### Study text
_ _ _
Hey there, let's welcome to Principles, and this is a podcast where we dive deep into the intersection of self-discovery, relationships and embracing the life in its all vibrant glory. I'm your host, avik, and today we are busting one of the biggest myths out there, that's, aging means inevitable decline. Yeah, so joining me is the incredible Mark Firehammer, so welcome to the show, mark.

Speaker 2:

Thanks, avik, I appreciate you having me. This has been an exciting topic.

Speaker 1:

Yeah, exactly, I love it. Yeah, and so, before we start, I'll quickly love to introduce you to all of our listeners. Dear listeners, mark is the co-creator of Feelness, a revolutionary system that helps people reconnect with their bodies through purposeful movement. So Mark isn't just a creator, but he is a living testament to the power of feelness. So, at 60, he conquered chronic pain and reclaimed his freedom, like proving that aging doesn't mean giving up on the pleasure, vitality or independence. So we'll discuss all about it. So buckle up, because we are diving into how fiendness can transform not just aging, but also sensuality, relationships and the way we move through life. So, ready to reclaim your body and your pleasure, then let's get into it. Welcome to the show again, mark. Thank you, avik. Then let's get into it. Welcome to the show again, mark. Thank you, avik. Yeah, so, mark, like for those who are very unfamiliar, what exactly is feelness? And I mean if you can share, like, what exactly is feelness and how does it differ from the traditional fitness approaches?

Speaker 2:

Yeah, that's a great question. It kind of sets the stage for understanding why we created it. As you mentioned, I was 60 when I started using our own system. I'm 62 now and in all my years much of which 20 years of which was a musician traveling on the road I began to see the truth in use it or lose it.
_ _ _
### Records from a data source
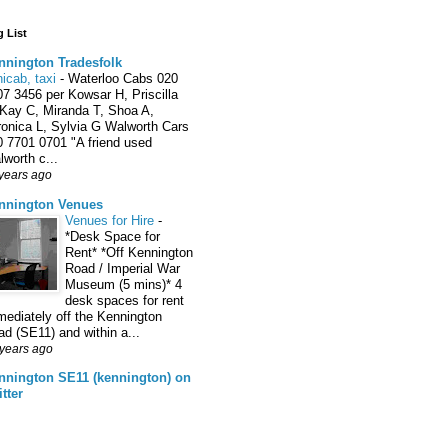
 List
nnington Tradesfolk
icab, taxi
-
Waterloo Cabs 020
7 3456 per Kowsar H, Priscilla
 Kay C, Miranda T, Shoa A,
ronica L, Sylvia G Walworth Cars
0 7701 0701 "A friend used
worth c...
years ago
nnington Venues
Venues for Hire
-
*Desk Space for
Rent* *Off Kennington
Road / Imperial War
Museum (5 mins)* 4
desk spaces for rent
ediately off the Kennington
d (SE11) and within a...
years ago
nnington SE11 (kennington) on
tter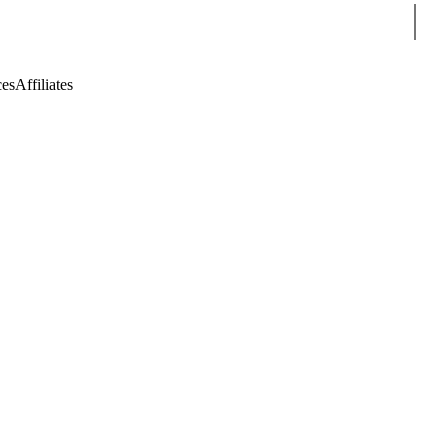
Sear
ces
Affiliates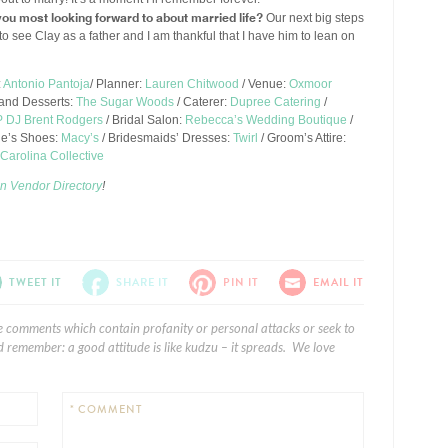
ou most looking forward to about married life?
Our next big steps
it to see Clay as a father and I am thankful that I have him to lean on
:
Antonio Pantoja
/ Planner:
Lauren Chitwood
/ Venue:
Oxmoor
and Desserts:
The Sugar Woods
/ Caterer:
Dupree Catering
/
 DJ Brent Rodgers
/ Bridal Salon:
Rebecca’s Wedding Boutique
/
de’s Shoes:
Macy’s
/ Bridesmaids’ Dresses:
Twirl
/ Groom’s Attire:
Carolina Collective
n Vendor Directory
!
TWEET IT
SHARE IT
PIN IT
EMAIL IT
e comments which contain profanity or personal attacks or seek to
 remember: a good attitude is like kudzu – it spreads. We love
* COMMENT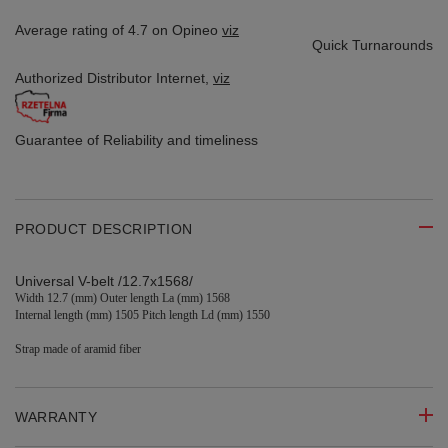
Average rating of 4.7 on Opineo
viz
Quick Turnarounds
Authorized Distributor
Internet,
viz
Guarantee of Reliability
and timeliness
PRODUCT DESCRIPTION
Universal V-belt /12.7x1568/
Width 12.7 (mm
) Outer length La (mm) 1568
Internal length (mm) 1505 Pitch length Ld (mm) 1550
Strap made of aramid fiber
WARRANTY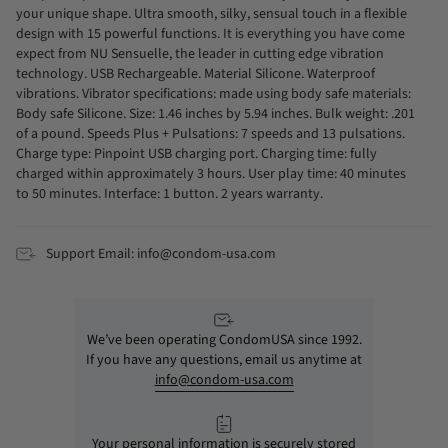
your unique shape. Ultra smooth, silky, sensual touch in a flexible
design with 15 powerful functions. It is everything you have come
expect from NU Sensuelle, the leader in cutting edge vibration
technology. USB Rechargeable. Material Silicone. Waterproof
vibrations. Vibrator specifications: made using body safe materials:
Body safe Silicone. Size: 1.46 inches by 5.94 inches. Bulk weight: .201
of a pound. Speeds Plus + Pulsations: 7 speeds and 13 pulsations.
Charge type: Pinpoint USB charging port. Charging time: fully
charged within approximately 3 hours. User play time: 40 minutes
to 50 minutes. Interface: 1 button. 2 years warranty.
Support Email: info@condom-usa.com
We’ve been operating CondomUSA since 1992.
If you have any questions, email us anytime at
info@condom-usa.com
Your personal information is securely stored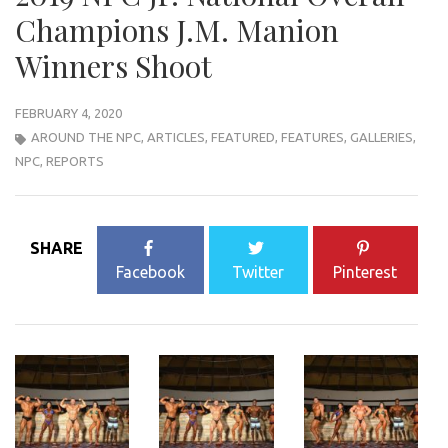
Champions J.M. Manion
Winners Shoot
FEBRUARY 4, 2020
AROUND THE NPC
,
ARTICLES
,
FEATURED
,
FEATURES
,
GALLERIES
,
NPC
,
REPORTS
SHARE
Facebook
Twitter
Pinterest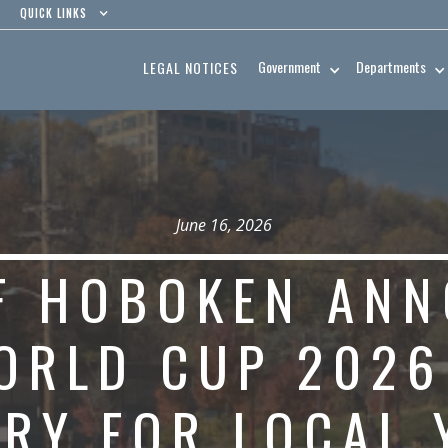
QUICK LINKS
Government
Departments
LEGAL NOTICES
June 16, 2026
OF HOBOKEN AN
ORLD CUP 2026
ERY FOR LOCAL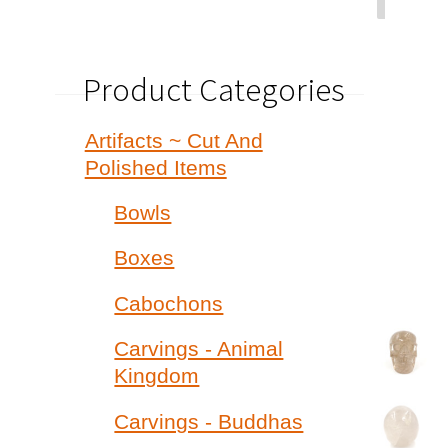
Product Categories
Artifacts ~ Cut And
Polished Items
Bowls
Boxes
Cabochons
Carvings - Animal
Kingdom
Carvings - Buddhas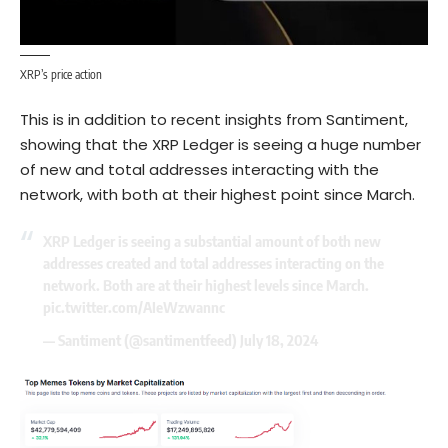
XRP’s price action
This is in addition to recent insights from Santiment,
showing that the XRP Ledger is seeing a huge number
of new and total addresses interacting with the
network, with both at their highest point since March.
XRP Ledger is seeing a substantial amount of both new
addresses created and total addresses interacting on the
network. Both are at their highest levels since March.
pic.twitter.com/AIeWzwannc
— Santiment (@santimentfeed)
July 18, 2024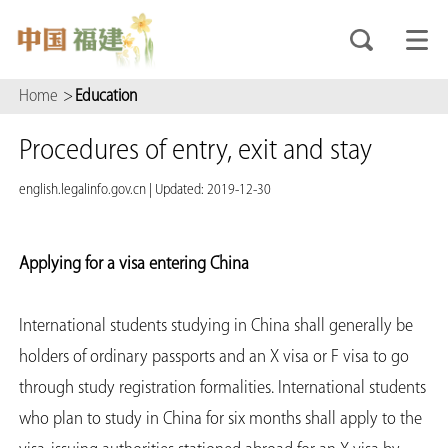
Home
>
Education
Procedures of entry, exit and stay
english.legalinfo.gov.cn
|
Updated: 2019-12-30
Applying for a visa entering China
International students studying in China shall generally be
holders of ordinary passports and an X visa or F visa to go
through study registration formalities. International students
who plan to study in China for six months shall apply to the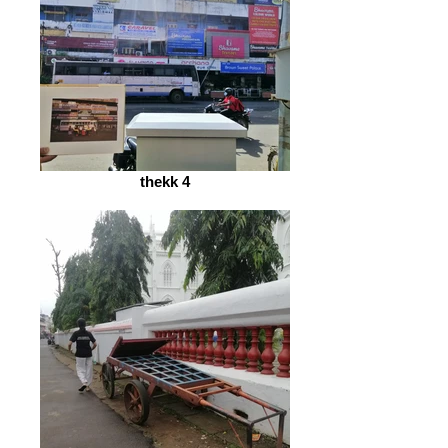
thekk 4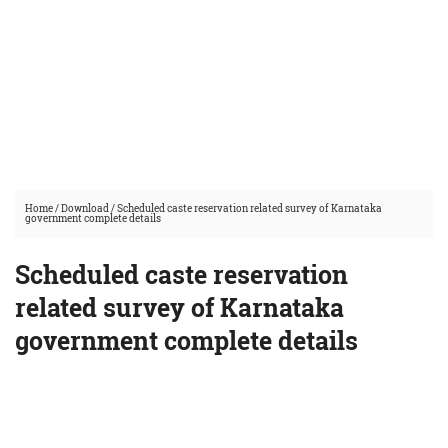
Home
/
Download
/
Scheduled caste reservation related survey of Karnataka
government complete details
Scheduled caste reservation
related survey of Karnataka
government complete details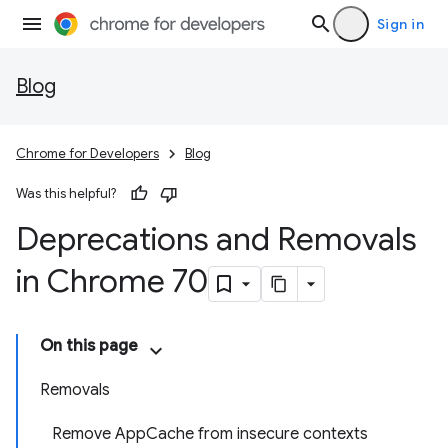
Sign in
Blog
Chrome for Developers
Blog
Was this helpful?
Deprecations and Removals
in Chrome 70
On this page
Removals
Remove AppCache from insecure contexts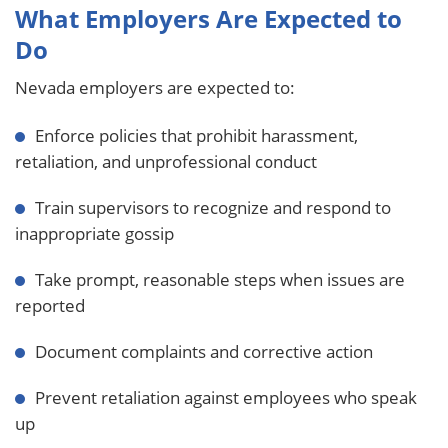
What Employers Are Expected to
Do
Nevada employers are expected to:
Enforce policies that prohibit harassment,
retaliation, and unprofessional conduct
Train supervisors to recognize and respond to
inappropriate gossip
Take prompt, reasonable steps when issues are
reported
Document complaints and corrective action
Prevent retaliation against employees who speak
up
_ _ _
### Required tasks
1. Reproduce the part of the podcast transcript starting with "Hey there, let's" and going on through "the show, mark.".
2. According to the podcast transcript, what system did Mark co-create?
3. Continue the podcast transcript from where it stops.
The entries above stand apart from the podcast transcript.

### Results of the tasks
1.
Hey there, let's welcome to Principles, and this is a podcast where we dive deep into the intersection of self-discovery, relationships and embracing the life in its all vibrant glory. I'm your host, avik, and today we are busting one of the biggest myths out there, that's, aging means inevitable decline. Yeah, so joining me is the incredible Mark Firehammer, so welcome to the show, mark.

2. Feelness

3.
Speaker 2:

As we say here in the United States, that if you don't use your body, you lose your body was the answer to that problem, because the Industrial Revolution, of course, supposedly gave us all these machines to take all physical labor off our hands, only to discover 75, 100 years later that if you don't use the human body and its brilliant design, it starts to fall apart at the seams.

Speaker 2:

So I began that journey of okay, if I can't find something to help me preserve my physical capacity, because, as an artist, as a man, as a human, as a lover with my partners over the years, if I lose the body, which is the vehicle within which my consciousness is riding for the entire journey of my life, the body is such a gift and faced with only fitness as an alternative and Americanized versions of other things, like yoga, for example. Yoga is great, but the Americans have turned it into just another fitness routine. So I realized, trying and failing and trying and failing, that I was just like billions of other people on the planet that don't like the activities, the hard work, the sweat, the grind. You know, feel the burn. Do you have that saying in India? Avik, feel the burn.

Speaker 1:

Yeah.

Speaker 2:

No pain, no gain, that whole concept.

Speaker 1:

Exactly A hundred. Not a hundred, it's a thousand percent, I would say.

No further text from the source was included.